**Task to carry out**
All lines in the material with the string "Воскресенск" should be listed.

**Data for analysis**
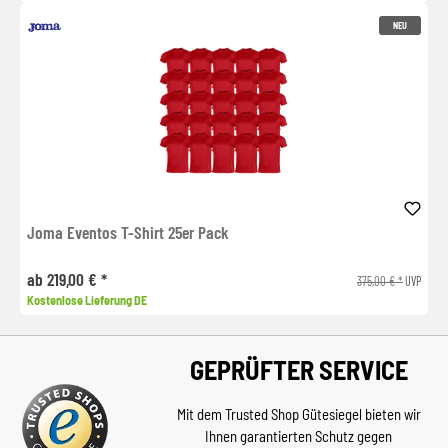
NEU
Joma Eventos T-Shirt 25er Pack
ab 219,00 € *
375,00 € *
UVP
Kostenlose Lieferung DE
GEPRÜFTER SERVICE
Mit dem Trusted Shop Gütesiegel bieten wir
Ihnen garantierten Schutz gegen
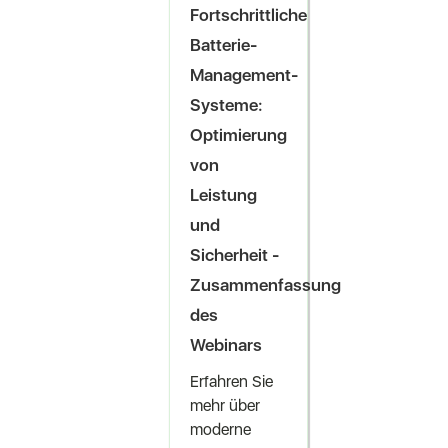
Fortschrittliche
Batterie-
Management-
Systeme:
Optimierung
von
Leistung
und
Sicherheit -
Zusammenfassung
des
Webinars
Erfahren Sie
mehr über
moderne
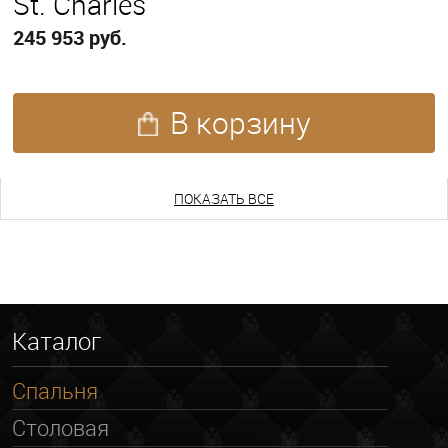
St. Charles
245 953 руб.
В корзину
ПОКАЗАТЬ ЕЩЕ
ПОКАЗАТЬ ВСЕ
Каталог
Спальня
Столовая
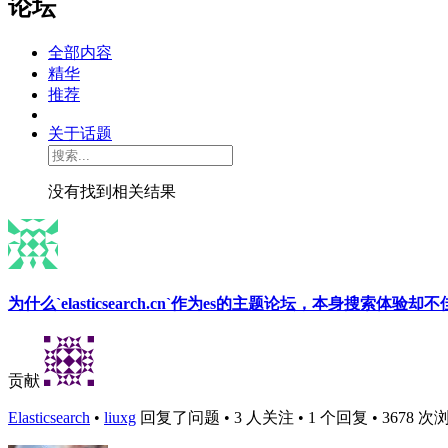
论坛
全部内容
精华
推荐
关于话题
没有找到相关结果
为什么`elasticsearch.cn`作为es的主题论坛，本身搜索体验却
贡献
Elasticsearch
•
liuxg
回复了问题 • 3 人关注 • 1 个回复 • 3678 次浏览 •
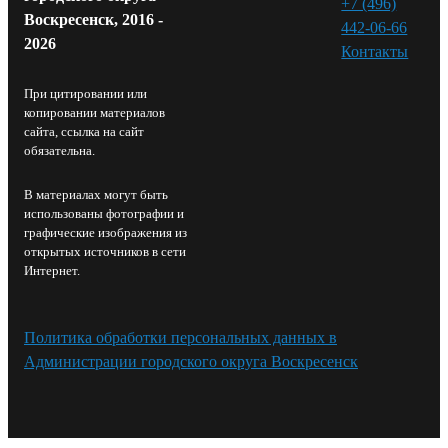
+7 (496)
Воскресенск, 2016 -
442-06-66
2026
Контакты⁠
При цитировании или
копировании материалов
сайта, ссылка на сайт
обязательна.
В материалах могут быть
использованы фотографии и
графические изображения из
открытых источников в сети
Интернет.
Политика обработки персональных данных в
Администрации городского округа Воскресенск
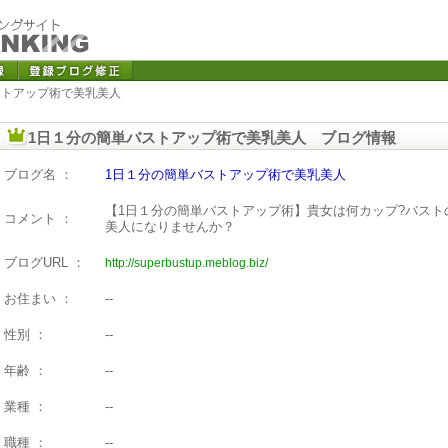
ストアップ術で美乳美人
1日１分の簡単バストアップ術で美乳美人 ブログ情報
ブログ名 ：
1日１分の簡単バストアップ術で美乳美人
【1日１分の簡単バストアップ術】貴女は何カップ?バス
コメント ：
美人になりませんか？
ブログURL ：
http://superbustup.meblog.biz/
お住まい ：
--
性別 ：
--
年齢 ：
--
業種 ：
--
職種 ：
--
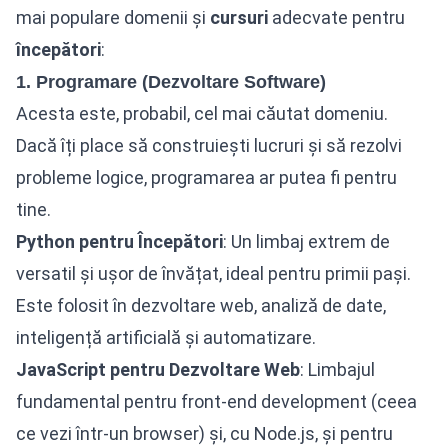
mai populare domenii și
cursuri
adecvate pentru
începători
:
1. Programare (Dezvoltare Software)
Acesta este, probabil, cel mai căutat domeniu.
Dacă îți place să construiești lucruri și să rezolvi
probleme logice, programarea ar putea fi pentru
tine.
Python pentru Începători
: Un limbaj extrem de
versatil și ușor de învățat, ideal pentru primii pași.
Este folosit în dezvoltare web, analiză de date,
inteligență artificială și automatizare.
JavaScript pentru Dezvoltare Web
: Limbajul
fundamental pentru front-end development (ceea
ce vezi într-un browser) și, cu Node.js, și pentru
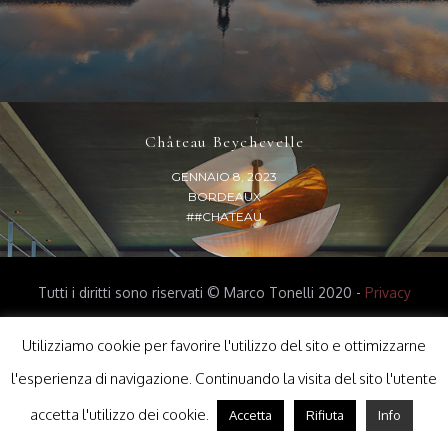
Château Beychevelle
GENNAIO 8, 2023
BORDEAUX
##CHATEAU
Tutti i diritti sono riservati © Marco Tonelli 2020 -
Privacy
Policy
-
Cookie Policy
Utilizziamo cookie per favorire l'utilizzo del sito e ottimizzarne
l'esperienza di navigazione. Continuando la visita del sito l'utente
accetta l'utilizzo dei cookie.
Accetta
Rifiuta
Info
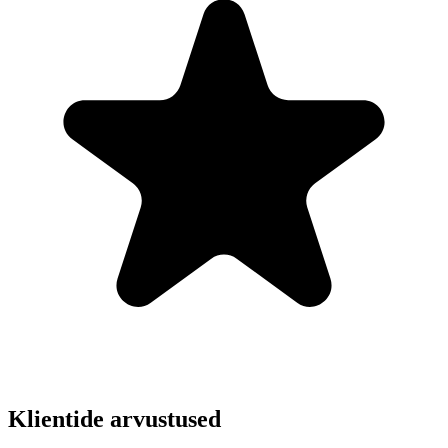
Klientide arvustused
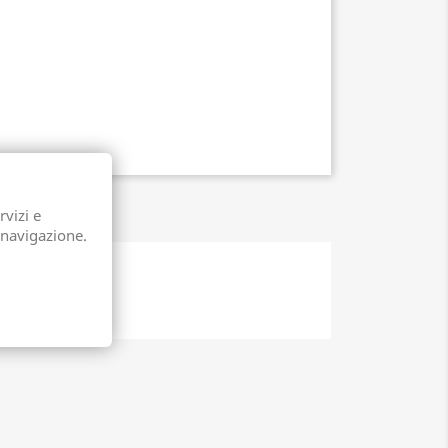
rvizi e
 navigazione.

**Result**
Воскресенск, 2016 -
Администрации городского округа Воскресенск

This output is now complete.